Many thousands of acres of forests and homes were destroyed in heatwaves affecting California, Portugal, Spain, and Greece in 2023 together with bushfires threatening major cities in Australia.

More locally, in Miri, constant surveillance by the Fire and Rescue Department (Bomba) of the peat areas nearby has now become a frequent event. Roads can melt as can railway tracks buckle leading to the cancellation of journeys and long detours. Heatwaves certainly cost us huge sums of money!

Economic effects

Heatwaves accompanied by drought can severely lower crop yields (unless irrigation is constantly present) by preventing plant growth through dehydration and disruption of normal planting times. Labour productivity is disrupted through heat exhaustion in both agriculture and industry.

The United Nations (UN) Climate Bank holds a Green Climate Fund for use in countries and regions affected by emissions mitigation, water security, agriculture, infrastructure, and public health to deal more often than not with rainfall deficits and threatened crop failures owing to heat waves. Small scale farmers most benefit from this fund although not many are aware of it.

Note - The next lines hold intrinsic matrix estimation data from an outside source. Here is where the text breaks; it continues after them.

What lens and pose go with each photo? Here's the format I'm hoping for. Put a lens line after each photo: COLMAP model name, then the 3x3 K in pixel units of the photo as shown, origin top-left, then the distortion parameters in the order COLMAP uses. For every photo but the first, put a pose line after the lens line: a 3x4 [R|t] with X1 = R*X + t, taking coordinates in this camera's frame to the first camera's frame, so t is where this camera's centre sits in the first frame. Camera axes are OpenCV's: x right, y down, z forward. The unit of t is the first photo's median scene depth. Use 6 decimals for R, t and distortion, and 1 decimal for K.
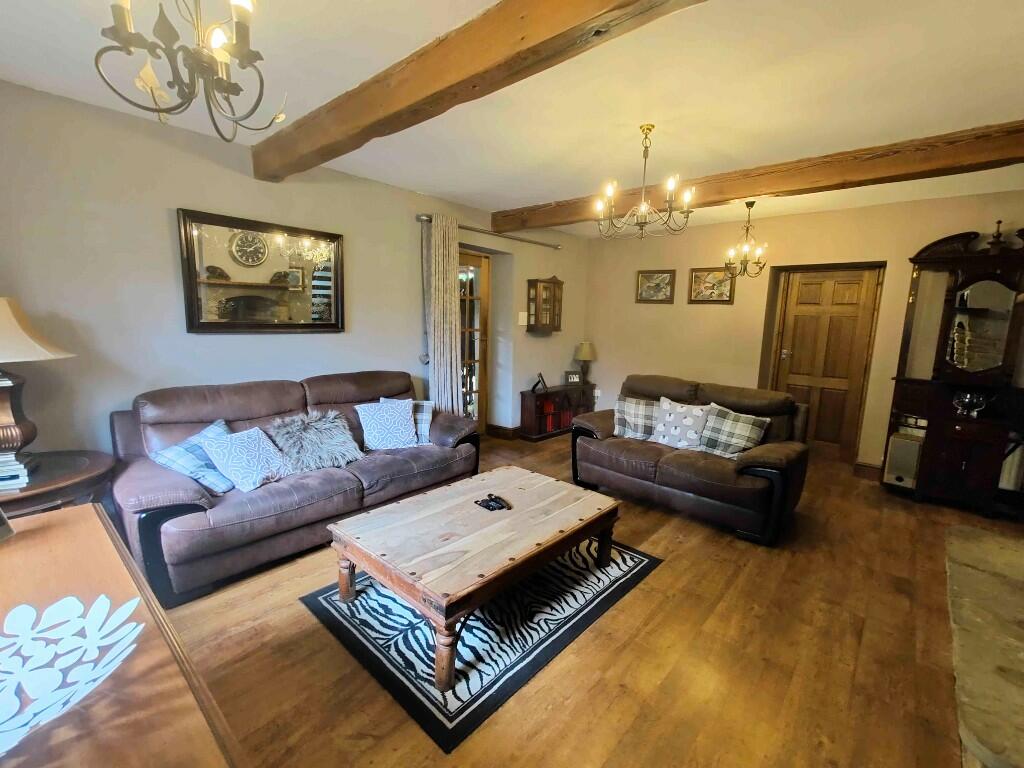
lens RADIAL K [[452.3, 0, 510.0], [0, 452.3, 380.5], [0, 0, 1]] dist [0.003037, 0.000033]
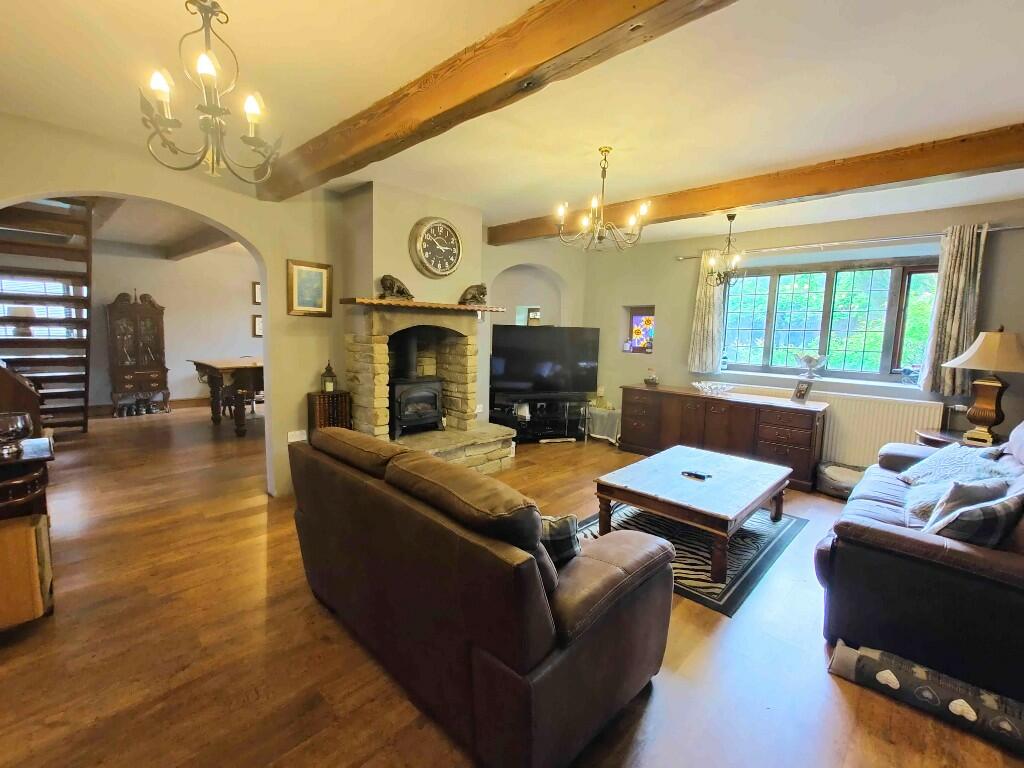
lens RADIAL K [[452.3, 0, 510.0], [0, 452.3, 380.5], [0, 0, 1]] dist [0.003037, 0.000033]
pose [[-0.998438, -0.052438, 0.019259, 0.347432], [-0.045658, 0.964657, 0.259524, -0.211106], [-0.032187, 0.258239, -0.965545, 1.590803]]
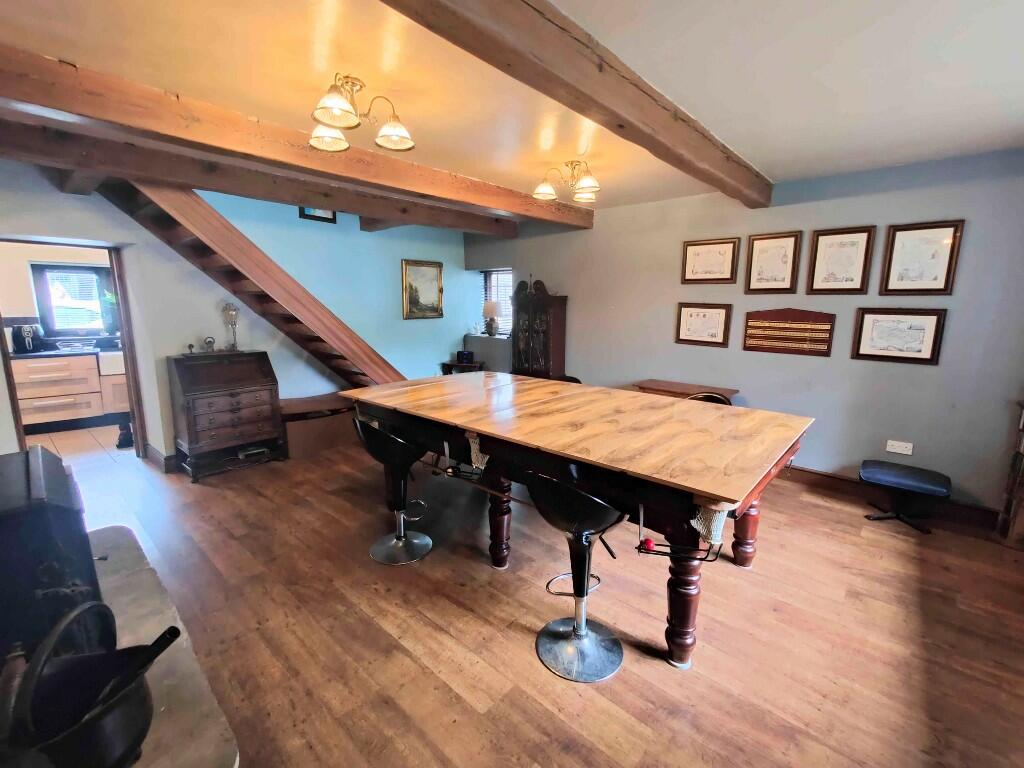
lens RADIAL K [[452.3, 0, 510.0], [0, 452.3, 380.5], [0, 0, 1]] dist [0.003037, 0.000033]
pose [[-0.001027, -0.194821, 0.980838, 0.417049], [0.139821, 0.971176, 0.193048, 0.021063], [-0.990176, 0.137340, 0.026243, -0.192234]]
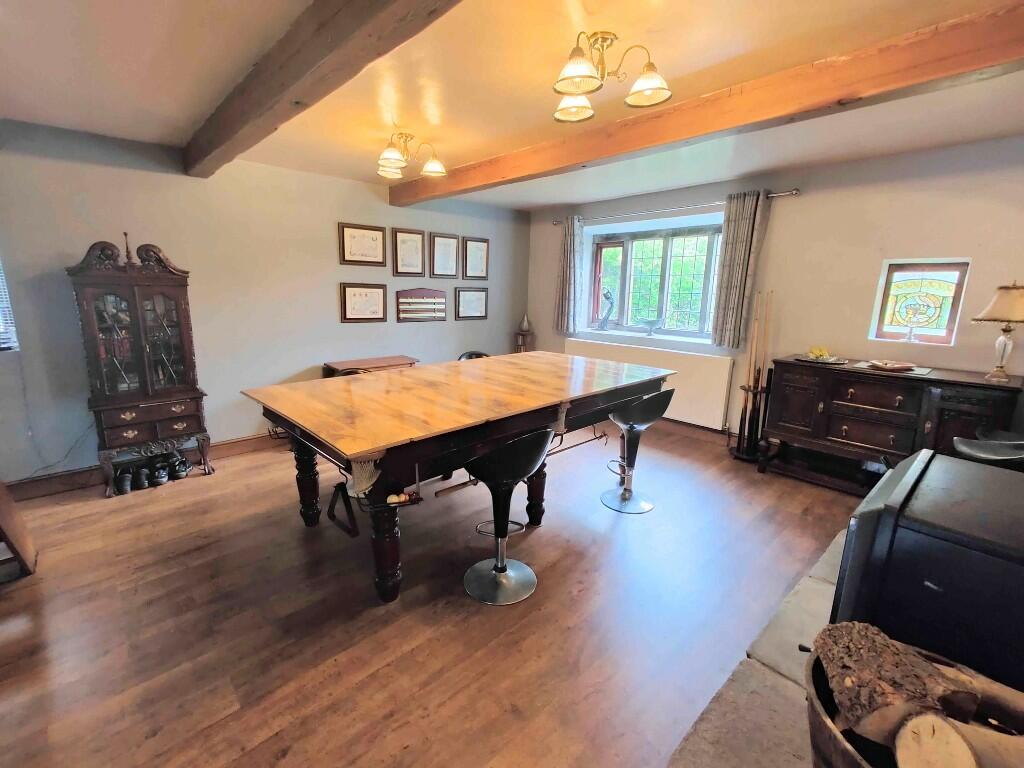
lens RADIAL K [[452.3, 0, 510.0], [0, 452.3, 380.5], [0, 0, 1]] dist [0.003037, 0.000033]
pose [[-0.996318, -0.050384, 0.069362, 1.119737], [-0.023590, 0.938963, 0.343209, -0.072162], [-0.082420, 0.340309, -0.936694, 0.606627]]
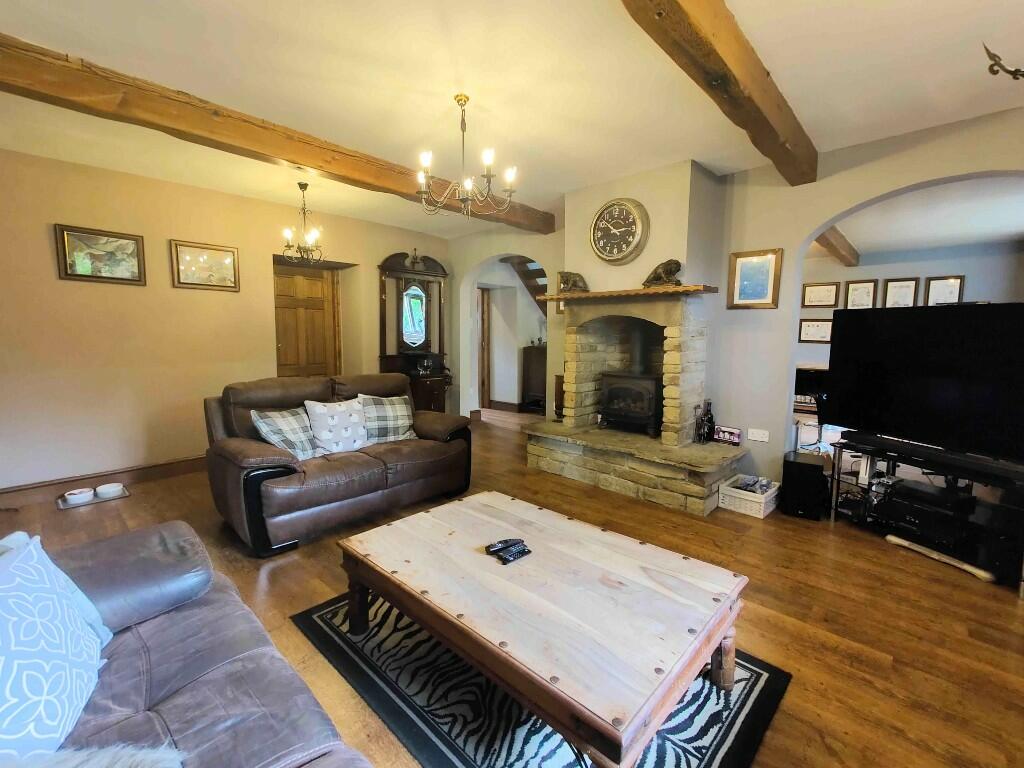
lens RADIAL K [[452.3, 0, 510.0], [0, 452.3, 380.5], [0, 0, 1]] dist [0.003037, 0.000033]
pose [[0.017149, -0.130271, 0.991330, -0.517314], [0.139108, 0.982144, 0.126657, -0.058578], [-0.990129, 0.135730, 0.034964, 0.687102]]
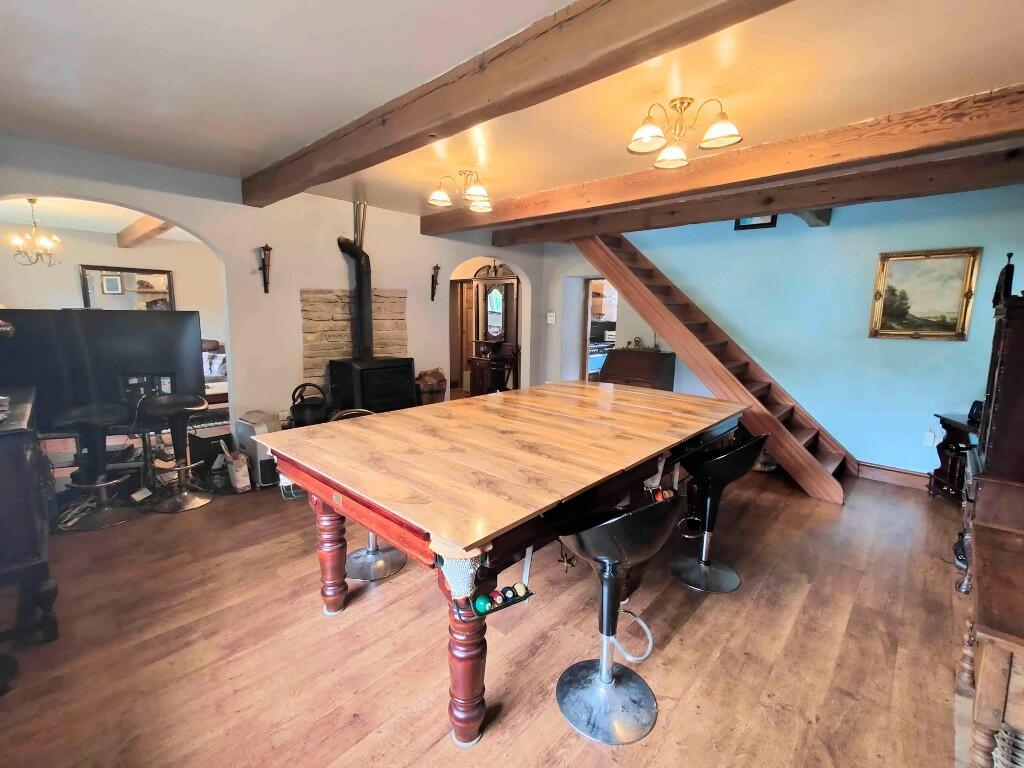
lens RADIAL K [[451.0, 0, 495.5], [0, 451.0, 364.5], [0, 0, 1]] dist [-0.010628, 0.008584]
pose [[0.999630, -0.002393, -0.027083, 1.139522], [0.001531, 0.999492, -0.031823, 0.171039], [0.027146, 0.031770, 0.999127, -0.968294]]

Heatwaves accompanied by drought can severely lower crop yields. — Photo from Pexels

Wildlife suffers too

The impacts of intense heatwaves in Malaysia affect mostly those animals most in need of conservation for high temperatures alter ecosystems and habitats. Prolonged heatwaves cause water sources to dry up leading to dehydration and ultimate death. Diurnal animals seek shade and birds, reptiles and small mammals are particularly vulnerable, suffering from heat stress as their bodily thermoregulation systems become disrupted.

Reproduction levels are reduced as eggs and embryos fail to develop. Food sources are also threatened as plants wilt, thus affecting herbivores, and insect activity is also reduced. Much like humans, animals also suffer from heat stress and heatstroke and with parasites and diseases thriving in such hot conditions they could face eventual deaths. Wild animals will instinctively migrate to human settlements in search of food and water in times of heat stress, thus the increased numbers of snakes found in houses and gardens and animal raids on vegetable farms. Coping with such is easier said than done.

It looks most likely that heat waves will become more frequent and a climatic norm but let us not lose heart for we should have the capacity to cope with them psychologically, physiologically, and technically and with heat resistant developed crops to provide our daily food but at what price?